During his presidential campaign, Trump threatened to leave the military alliance if European members don't increase their defense spending.
He also promised to engineer a quick peace deal once he takes office in January, sparking fears that the agreement would be unfair to Kyiv.
/snip
Prairie Gates
(3,036 posts)Estonia and the others better get on the stick and understand what's happening. Putin is trying for what CNN will invariably call "the greatest political comeback" - a reconstitution of the Soviet satellite states under Russian rule. Hell, he might want to add Sweden, Finland, and Poland for that matter.
Wicked Blue
(6,646 posts)even though I potentially have dual citizenship.
I hope someone bumps off that bastard Putin, and soon
Emrys
(7,941 posts)retains the current land holdings, and doesn't resolve Russia's publicly proclaimed imperial ambitions.
It harkens back to the Cold War years, when NATO troops were stationed along the border with the USSR in a tense and costly standoff, including tactical nuclear weapons pointing either way. Currently, the US has over 35,000 active duty troops stationed in Germany alone. At the end of the 1980s, it had some 250,000.
Some of the differences are that Russia (on its own at least) is now a far weaker force, and NATO without the US has no such tactical weapons. Europe is also more united than it was then.
Nor would this standoff be restricted to conventional or nuclear weaponry. Russia has used chemical weapons in Ukraine, and has already been practising hybrid warfare away from the current war zone, including covert sabotage. The information war would continue, ramping up tensions even more, with the US inevitably involved even if it became isolationist and withdrew from Europe and even NATO altogether.

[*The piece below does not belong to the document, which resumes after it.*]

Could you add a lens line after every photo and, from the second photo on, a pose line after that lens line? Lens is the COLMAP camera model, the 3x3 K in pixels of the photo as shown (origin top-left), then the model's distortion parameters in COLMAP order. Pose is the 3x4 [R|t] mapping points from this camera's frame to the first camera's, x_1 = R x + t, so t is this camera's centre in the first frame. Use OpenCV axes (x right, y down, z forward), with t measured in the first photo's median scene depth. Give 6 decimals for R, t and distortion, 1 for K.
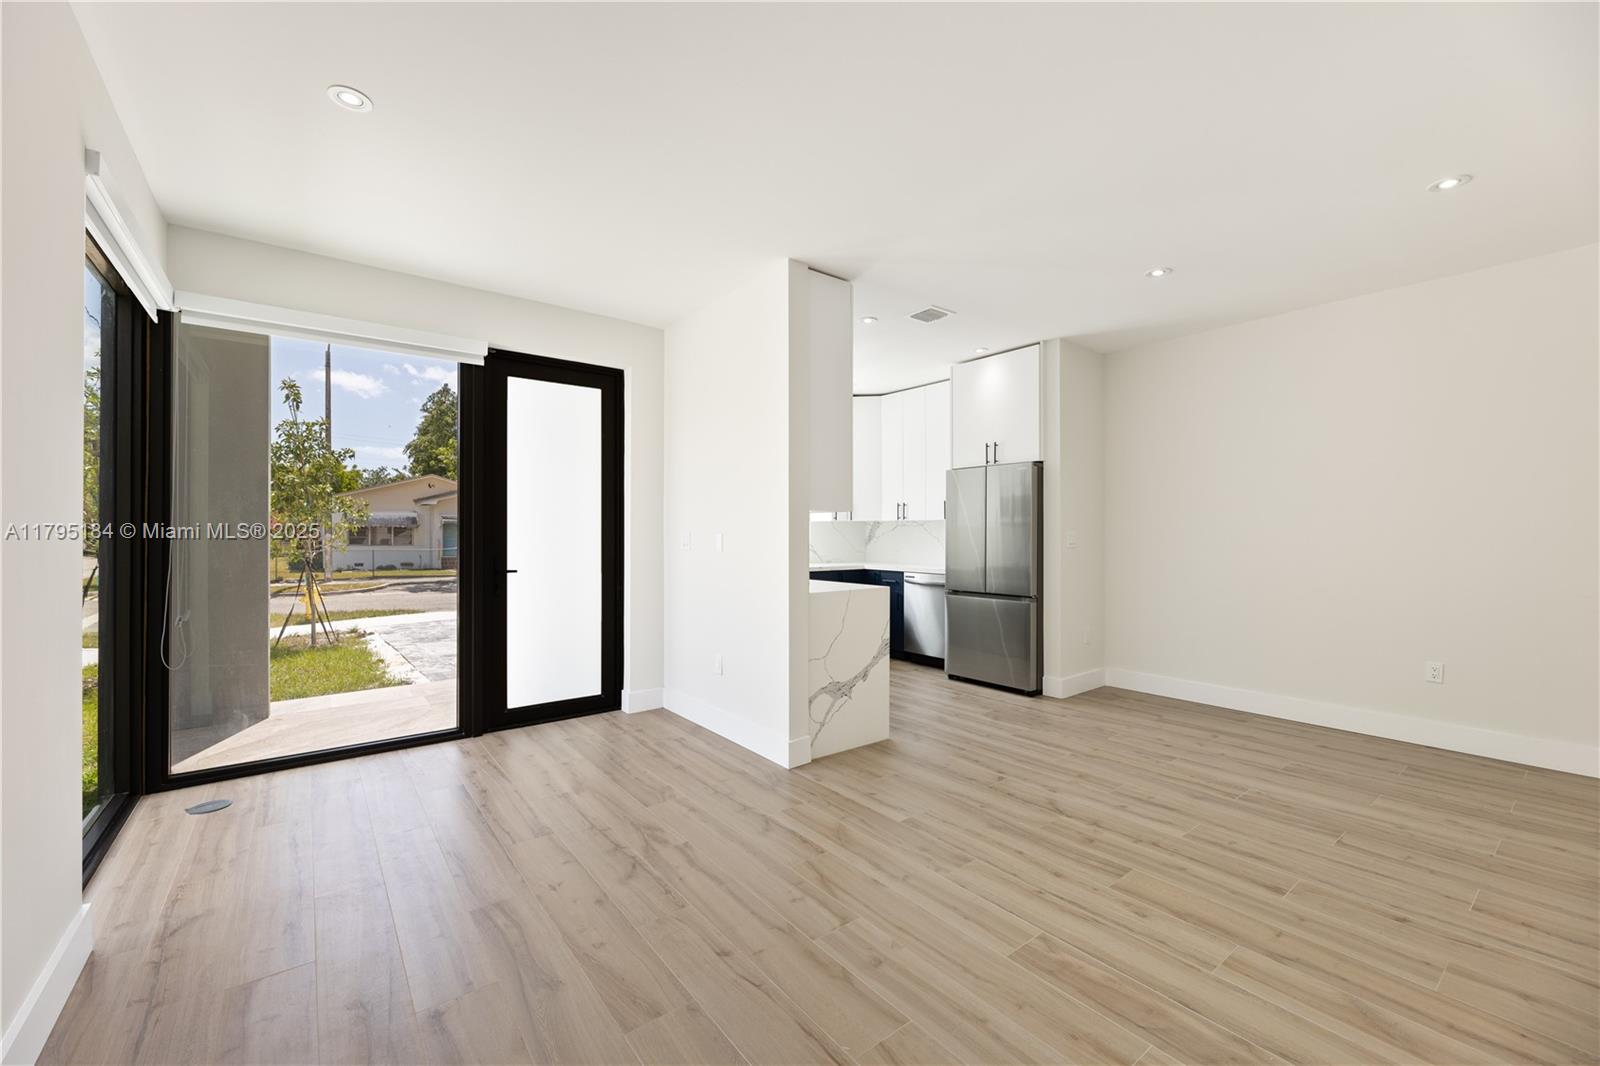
lens RADIAL K [[641.6, 0, 782.2], [0, 641.6, 533.5], [0, 0, 1]] dist [-0.002907, -0.000010]
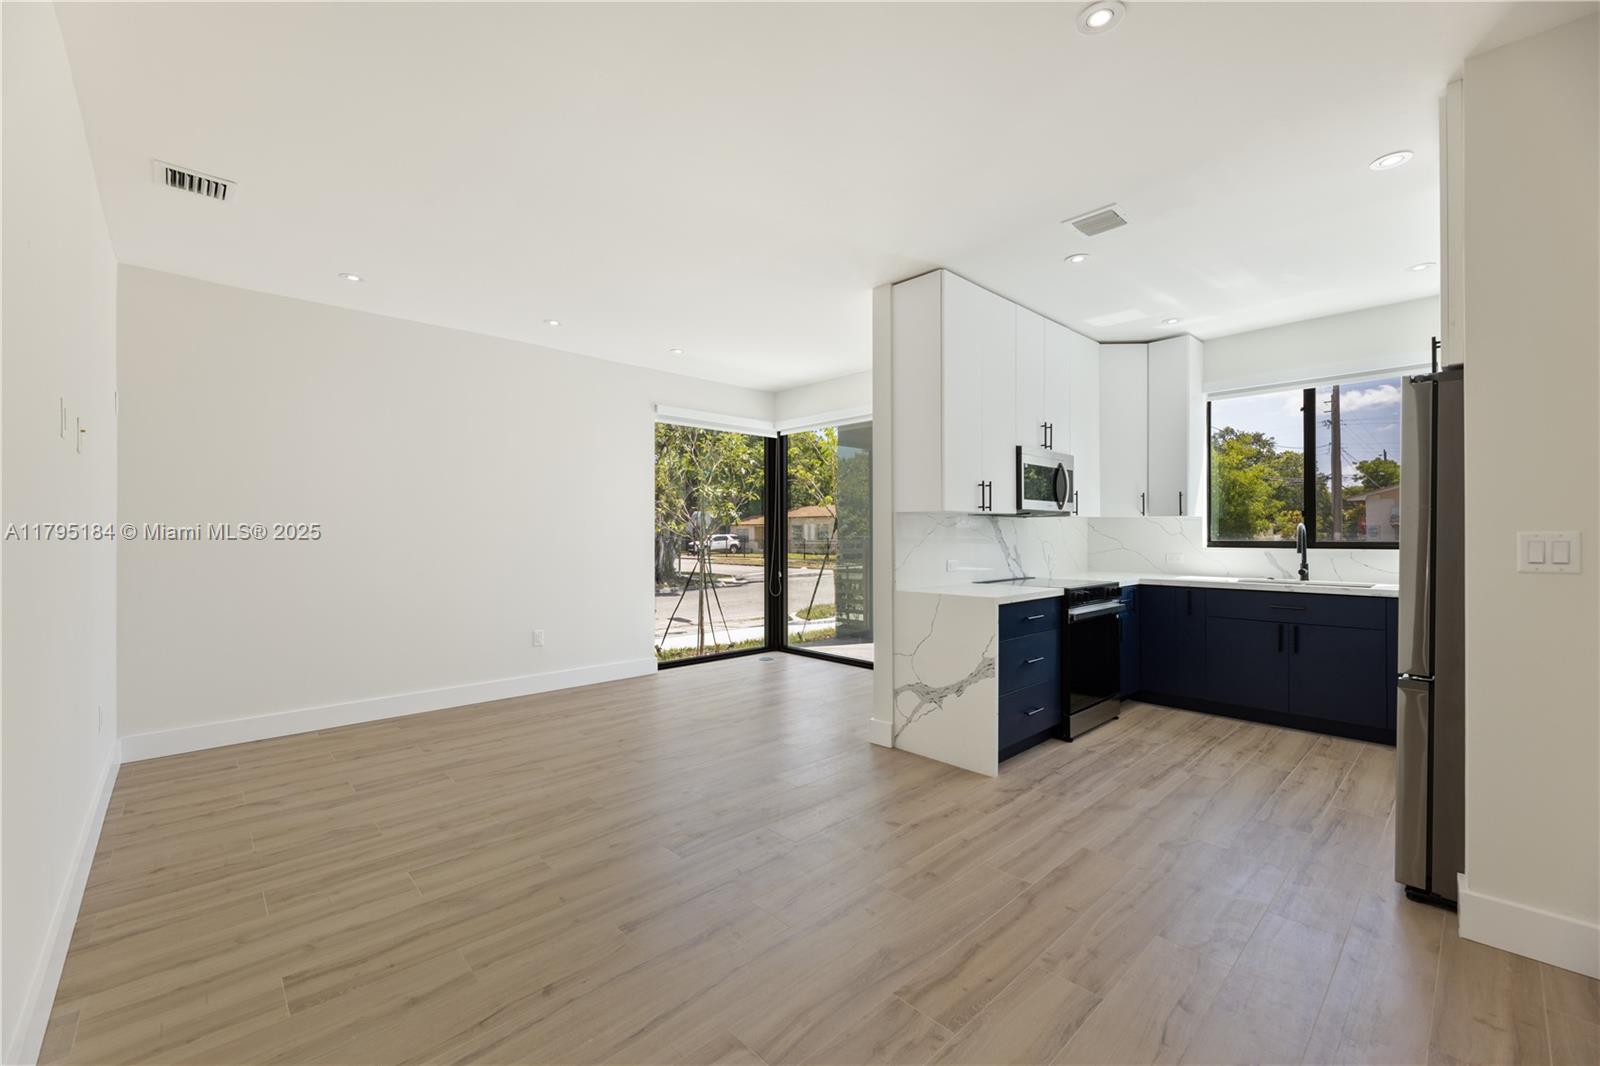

Contemplating some defensive alliance to resemble NATO without US involvement is something the European bloc needs to seriously consider, and I'm sure it's being done behind the scenes. If Trump grandstands about leaving - which he may do even if the European powers go along with his plans for Ukraine - there needs to be a fallback position to help call his bluff.
I don't know what appetite there is in Europe to station troops along any "neutral zone" beyond individual national borders - I suspect not great given the other demands and pressures on its armed forces. Stepping up to provide support and weaponry for Ukraine now to keep the Russians at bay seems a cheaper and less onerous option, and relatively less risky. Russia's economy is staggering along and its infrastructure is rapidly crumbling, and the crunch is predicted by many sources to arrive by the middle of next year. Unrest in Russia is bubbling under, and areas like Georgia and Abkhazia may require armed intervention, to safeguard the displaced remnants of the Red Sea Fleet if nothing else, not to mention Russia's campaigns in other hotspots outside Europe. How much sustained support for a static war it can expect from its current allies is an open question.
And in the wider perspective, if Ukraine does manage to hold out and prevail largely intact, there will be enormous amounts of money to be made from its reconstruction, and I'd imagine Trump and his cronies and wider US interests would like a few slices of that pie. If he's abandoned Ukraine - and Europe - the pickings may be less generous. Those countries that do invest will have an incentive in not seeing Russia renew hostilities against Ukraine. The dangers of corruption in this massive rebuilding programme are obvious. For the likes of Trump, it might seem a happy hunting ground, with the prospect of ostentatious Trump properties in Kyiv and other cities, along the Black Sea etc.
Anyway, far more competent and informed people than I am are no doubt gaming this out as I type. Once Trump starts to try to put in place whatever he has in mind for Ukraine, he may find the world a more complicated place than his tiny mind can contemplate. What his backers have in mind is another matter.